We have a large number of certificates installed (over 5000) and I was wondering if there was any way to renew certificates in date of expiry order rather than alphabetical. For example, if I was to run certbot renew now, it will start renewing certicates that still have 25 days left (starting with letter A) but we also have some that are expiring next week (starting with letter N).
Also, a command line option to set the number of days from 30 to X might be useful, so we could run certbot renew and only process certificates which expire in the next 7 days.
We currently sort certicates in renewal order and run them manually. Please excuse me if it is possible to this already but I could not find anything in the documentation.
@DSZaf Welcome to the community! Congrats on the 5000 certs.
A certbot renew already does what you ask, I think. It looks at each conf file in /etc/letsencrypt/renewal. If the cert it describes is "fresh enough" then nothing is done. Only when a cert is expiring within 30 days is a fresh cert requested.
The 30 days is the default and, no, there is no command line option for it.

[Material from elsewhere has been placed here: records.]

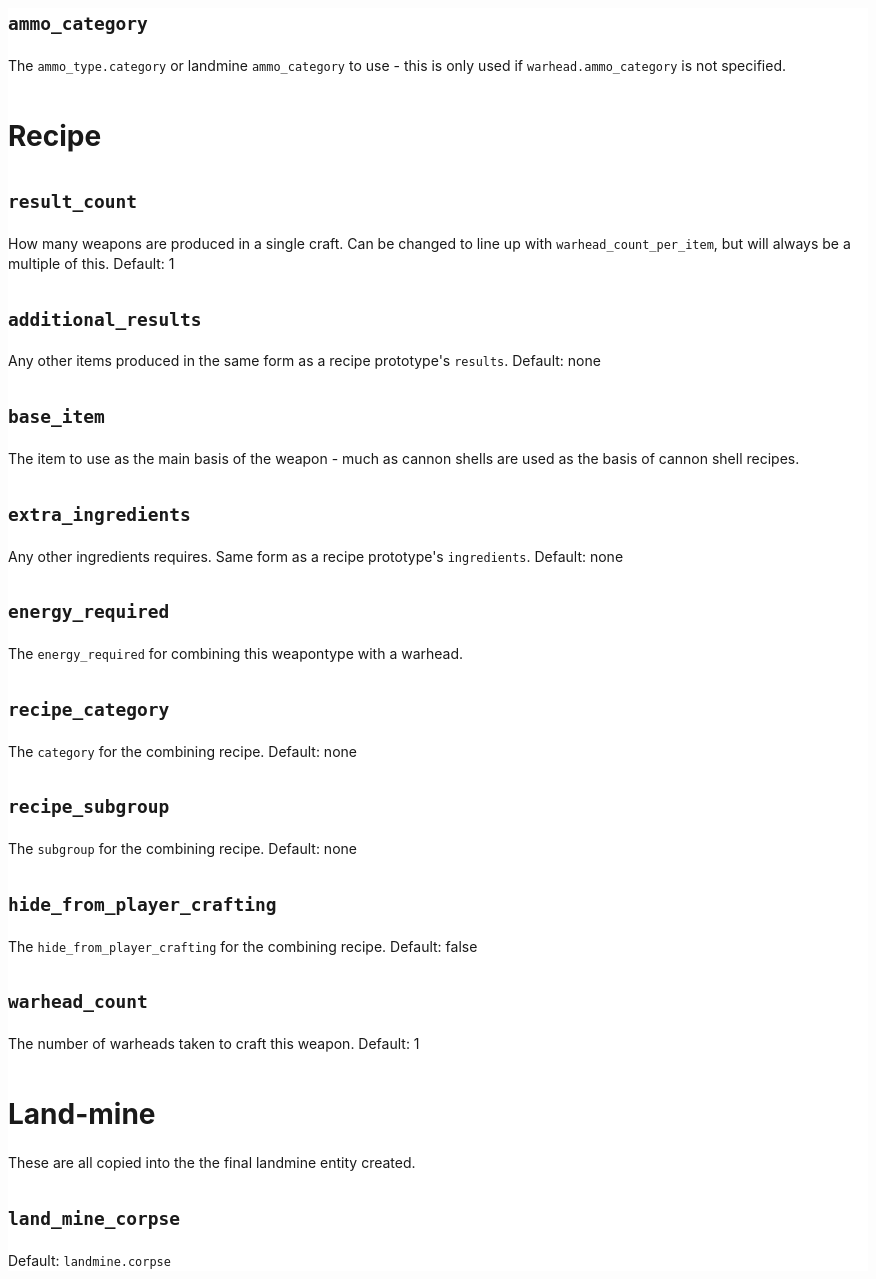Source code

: `ammo_category`
---
The `ammo_type.category` or landmine `ammo_category` to use - this is only used if `warhead.ammo_category` is not specified.

Recipe
===

`result_count`
---
How many weapons are produced in a single craft. Can be changed to line up with `warhead_count_per_item`, but will always be a multiple of this. 
Default: 1

`additional_results`
---
Any other items produced in the same form as a recipe prototype's `results`. Default: none

`base_item`
---
The item to use as the main basis of the weapon - much as cannon shells are used as the basis of cannon shell recipes.

`extra_ingredients`
---
Any other ingredients requires. Same form as a recipe prototype's `ingredients`. Default: none

`energy_required`
---
The `energy_required` for combining this weapontype with a warhead.

`recipe_category`
---
The `category` for the combining recipe. Default: none

`recipe_subgroup`
---
The `subgroup` for the combining recipe. Default: none

`hide_from_player_crafting`
---
The `hide_from_player_crafting` for the combining recipe. Default: false

`warhead_count`
---
The number of warheads taken to craft this weapon. Default: 1

Land-mine
===
These are all copied into the the final landmine entity created.

`land_mine_corpse`
---
Default: `landmine.corpse`
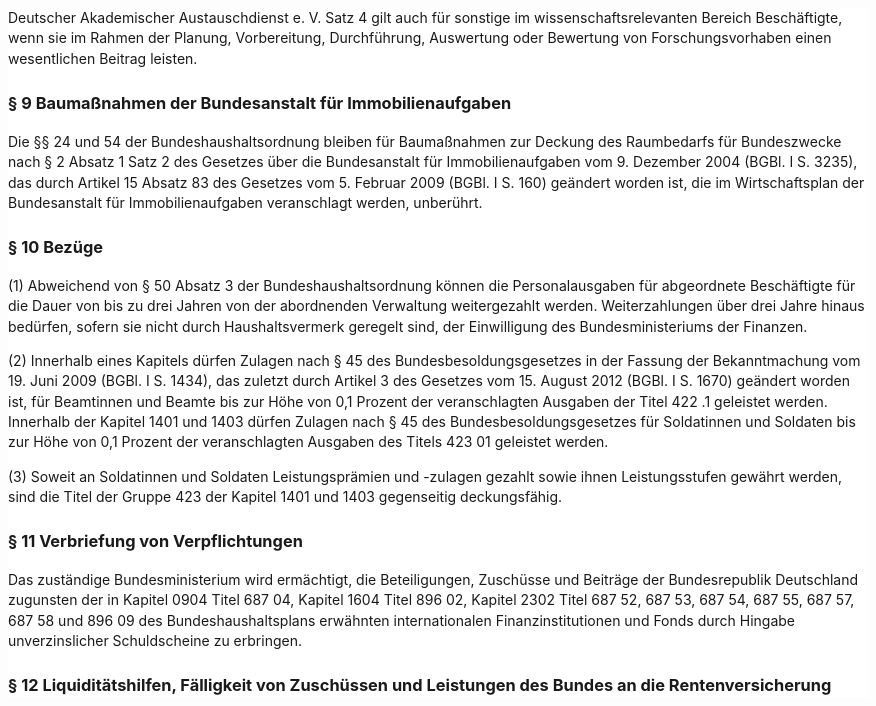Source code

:Deutscher Akademischer Austauschdienst e. V. Satz 4 gilt auch für
sonstige im wissenschaftsrelevanten Bereich Beschäftigte, wenn sie im
Rahmen der Planung, Vorbereitung, Durchführung, Auswertung oder
Bewertung von Forschungsvorhaben einen wesentlichen Beitrag leisten.


### § 9 Baumaßnahmen der Bundesanstalt für Immobilienaufgaben

Die §§ 24 und 54 der Bundeshaushaltsordnung bleiben für Baumaßnahmen
zur Deckung des Raumbedarfs für Bundeszwecke nach § 2 Absatz 1 Satz 2
des Gesetzes über die Bundesanstalt für Immobilienaufgaben vom 9.
Dezember 2004 (BGBl. I S. 3235), das durch Artikel 15 Absatz 83 des
Gesetzes vom 5. Februar 2009 (BGBl. I S. 160) geändert worden ist, die
im Wirtschaftsplan der Bundesanstalt für Immobilienaufgaben
veranschlagt werden, unberührt.


### § 10 Bezüge

(1) Abweichend von § 50 Absatz 3 der Bundeshaushaltsordnung können die
Personalausgaben für abgeordnete Beschäftigte für die Dauer von bis zu
drei Jahren von der abordnenden Verwaltung weitergezahlt werden.
Weiterzahlungen über drei Jahre hinaus bedürfen, sofern sie nicht
durch Haushaltsvermerk geregelt sind, der Einwilligung des
Bundesministeriums der Finanzen.

(2) Innerhalb eines Kapitels dürfen Zulagen nach § 45 des
Bundesbesoldungsgesetzes in der Fassung der Bekanntmachung vom 19.
Juni 2009 (BGBl. I S. 1434), das zuletzt durch Artikel 3 des Gesetzes
vom 15. August 2012 (BGBl. I S. 1670) geändert worden ist, für
Beamtinnen und Beamte bis zur Höhe von 0,1 Prozent der veranschlagten
Ausgaben der Titel 422 .1 geleistet werden. Innerhalb der Kapitel 1401
und 1403 dürfen Zulagen nach § 45 des Bundesbesoldungsgesetzes für
Soldatinnen und Soldaten bis zur Höhe von 0,1 Prozent der
veranschlagten Ausgaben des Titels 423 01 geleistet werden.

(3) Soweit an Soldatinnen und Soldaten Leistungsprämien und -zulagen
gezahlt sowie ihnen Leistungsstufen gewährt werden, sind die Titel der
Gruppe 423 der Kapitel 1401 und 1403 gegenseitig deckungsfähig.


### § 11 Verbriefung von Verpflichtungen

Das zuständige Bundesministerium wird ermächtigt, die Beteiligungen,
Zuschüsse und Beiträge der Bundesrepublik Deutschland zugunsten der in
Kapitel 0904 Titel 687 04, Kapitel 1604 Titel 896 02, Kapitel 2302
Titel 687 52, 687 53, 687 54, 687 55, 687 57, 687 58 und 896 09 des
Bundeshaushaltsplans erwähnten internationalen Finanzinstitutionen und
Fonds durch Hingabe unverzinslicher Schuldscheine zu erbringen.


### § 12 Liquiditätshilfen, Fälligkeit von Zuschüssen und Leistungen des Bundes an die Rentenversicherung
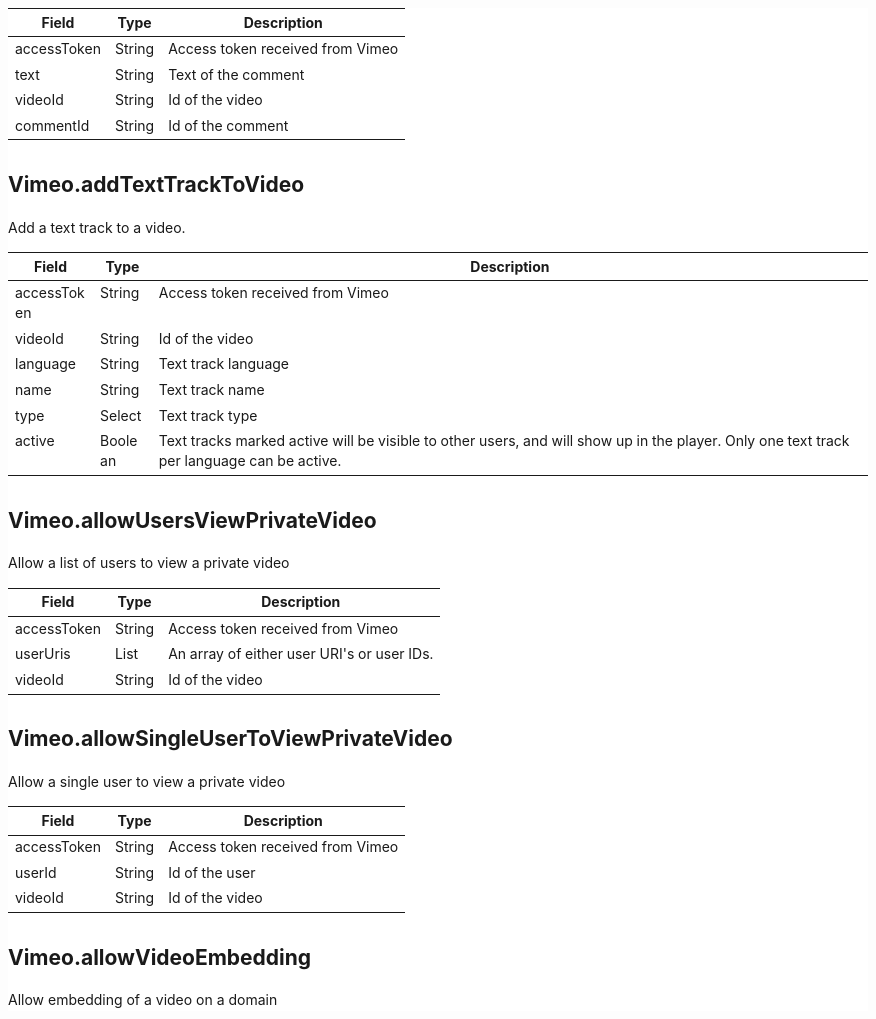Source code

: | Field      | Type  | Description
|------------|-------|----------
| accessToken| String| Access token received from Vimeo
| text       | String| Text of the comment
| videoId    | String| Id of the video
| commentId  | String| Id of the comment

## Vimeo.addTextTrackToVideo
Add a text track to a video.

| Field      | Type   | Description
|------------|--------|----------
| accessToken| String | Access token received from Vimeo
| videoId    | String | Id of the video
| language   | String | Text track language
| name       | String | Text track name
| type       | Select | Text track type
| active     | Boolean| Text tracks marked active will be visible to other users, and will show up in the player. Only one text track per language can be active.

## Vimeo.allowUsersViewPrivateVideo
Allow a list of users to view a private video

| Field      | Type  | Description
|------------|-------|----------
| accessToken| String| Access token received from Vimeo
| userUris   | List  | An array of either user URI's or user IDs.
| videoId    | String| Id of the video

## Vimeo.allowSingleUserToViewPrivateVideo
Allow a single user to view a private video

| Field      | Type  | Description
|------------|-------|----------
| accessToken| String| Access token received from Vimeo
| userId     | String| Id of the user
| videoId    | String| Id of the video

## Vimeo.allowVideoEmbedding
Allow embedding of a video on a domain
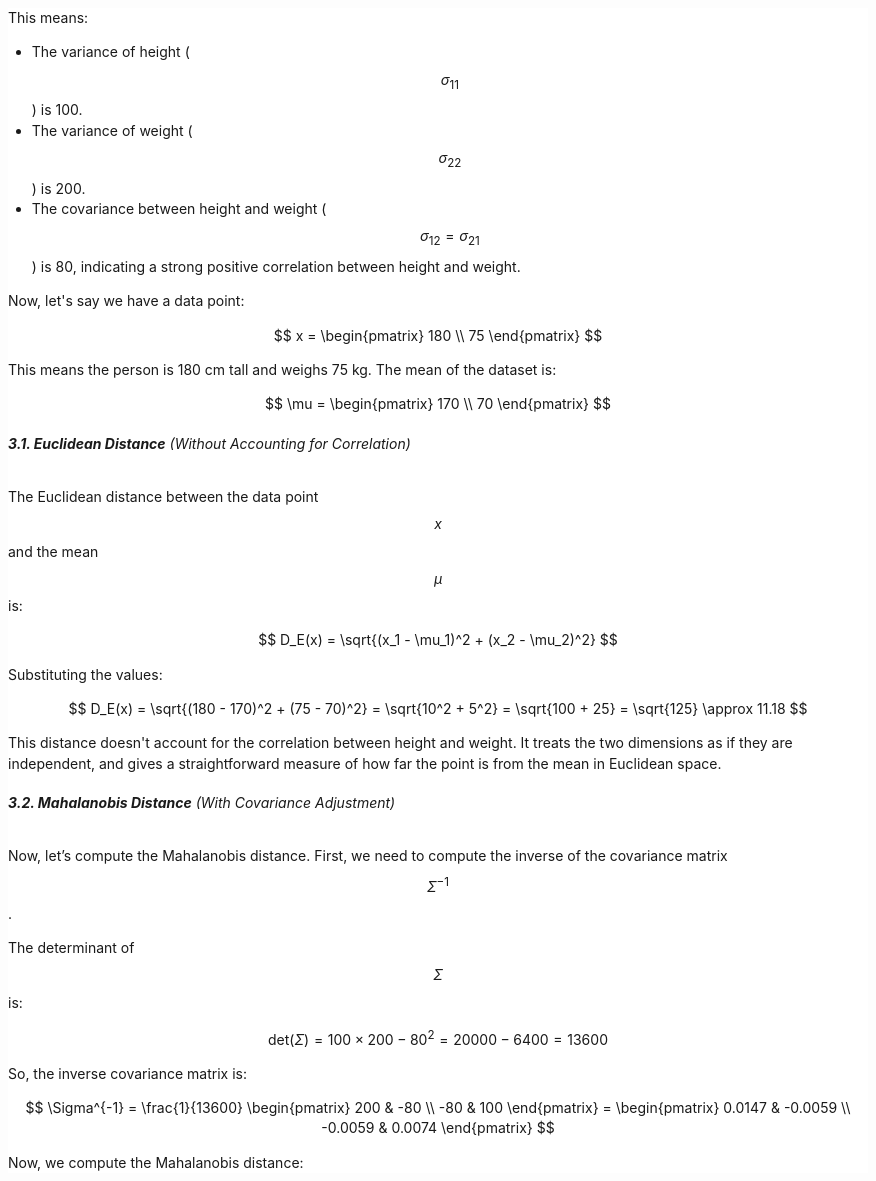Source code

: This means:
- The variance of height ($$\sigma_{11}$$) is 100.
- The variance of weight ($$\sigma_{22}$$) is 200.
- The covariance between height and weight ($$\sigma_{12} = \sigma_{21}$$) is 80, indicating a strong positive correlation between height and weight.

Now, let's say we have a data point:

$$
x = \begin{pmatrix} 180 \\ 75 \end{pmatrix}
$$

This means the person is 180 cm tall and weighs 75 kg. The mean of the dataset is:

$$
\mu = \begin{pmatrix} 170 \\ 70 \end{pmatrix}
$$

###### **3.1. Euclidean Distance** (Without Accounting for Correlation)

The Euclidean distance between the data point $$x$$ and the mean $$\mu$$ is:

$$
D_E(x) = \sqrt{(x_1 - \mu_1)^2 + (x_2 - \mu_2)^2}
$$

Substituting the values:

$$
D_E(x) = \sqrt{(180 - 170)^2 + (75 - 70)^2} = \sqrt{10^2 + 5^2} = \sqrt{100 + 25} = \sqrt{125} \approx 11.18
$$

This distance doesn't account for the correlation between height and weight. It treats the two dimensions as if they are independent, and gives a straightforward measure of how far the point is from the mean in Euclidean space.

###### **3.2. Mahalanobis Distance** (With Covariance Adjustment)

Now, let’s compute the Mahalanobis distance. First, we need to compute the inverse of the covariance matrix $$\Sigma^{-1}$$.

The determinant of $$\Sigma$$ is:

$$
\text{det}(\Sigma) = 100 \times 200 - 80^2 = 20000 - 6400 = 13600
$$

So, the inverse covariance matrix is:

$$
\Sigma^{-1} = \frac{1}{13600} \begin{pmatrix} 200 & -80 \\ -80 & 100 \end{pmatrix} = \begin{pmatrix} 0.0147 & -0.0059 \\ -0.0059 & 0.0074 \end{pmatrix}
$$

Now, we compute the Mahalanobis distance:
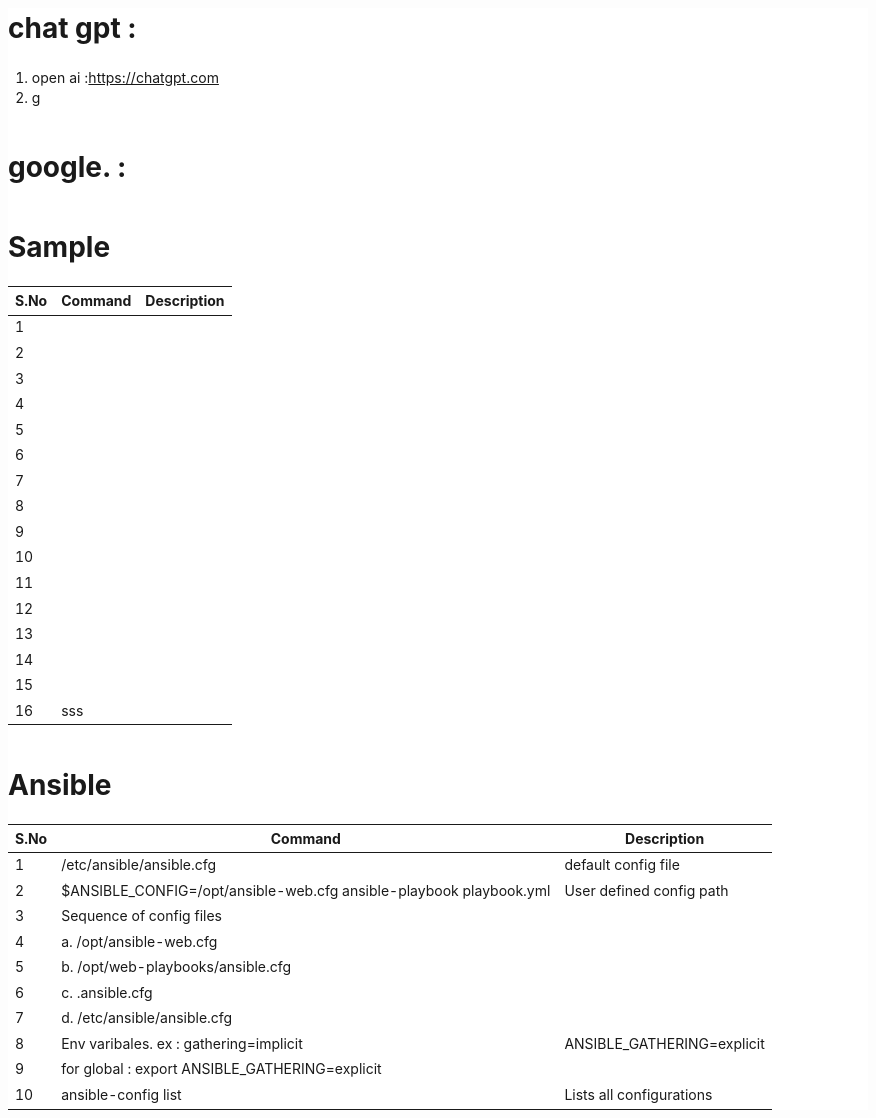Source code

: # chat gpt :

1. open ai :https://chatgpt.com
2. g

# google. :

# Sample

| S.No | Command | Description |
| ---- | ------- | ----------- |
| 1    |         |             |
| 2    |         |             |
| 3    |         |             |
| 4    |         |             |
| 5    |         |             |
| 6    |         |             |
| 7    |         |             |
| 8    |         |             |
| 9    |         |             |
| 10   |         |             |
| 11   |         |             |
| 12   |         |             |
| 13   |         |             |
| 14   |         |             |
| 15   |         |             |
| 16   | sss     |             |

# Ansible

| S.No | Command                                                              | Description                                                                                                      |
| ---- | -------------------------------------------------------------------- | ---------------------------------------------------------------------------------------------------------------- |
| 1    | /etc/ansible/ansible.cfg                                             | default config file                                                                                              |
| 2    | $ANSIBLE_CONFIG=/opt/ansible-web.cfg ansible-playbook playbook.yml   | User defined config path                                                                                         |
| 3    | Sequence of config files                                             |                                                                                                                  |
| 4    | a. /opt/ansible-web.cfg                                              |                                                                                                                  |
| 5    | b. /opt/web-playbooks/ansible.cfg                                    |                                                                                                                  |
| 6    | c. .ansible.cfg                                                      |                                                                                                                  |
| 7    | d. /etc/ansible/ansible.cfg                                          |                                                                                                                  |
| 8    | Env varibales. ex : gathering=implicit                               | ANSIBLE_GATHERING=explicit                                                                                       |
| 9    | for global : export ANSIBLE_GATHERING=explicit                       |                                                                                                                  |
| 10   | ansible-config list                                                  | Lists all configurations                                                                                         |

But, there is a setting in the renewal conf if you wish to change it. Look in any of your renewal conf files for a commented out line for renew_before_expiry
Given what you describe I am not sure how some of your certs would expire next week but others later than that. In any event, running certbot renew daily should keep all your certs fresh.
It seems like I must be missing something important about your request. I hope I have not just told you what you already know. Here is the page of the docs which describe what I just said: https://certbot.eff.org/docs/using.html#renewing-certificates
Update: There is a --cert-name option for selecting single certs to renew. Combined with -dry-run is a nice way to test changes. Example: sudo certbot renew --cert-name example.com --dry-run
I think this might be quite important. If certbot is run twice a day, I think it's highly unlikely that suddenly 5000 certs require renewal. So I'm curious how your renewal process is set up.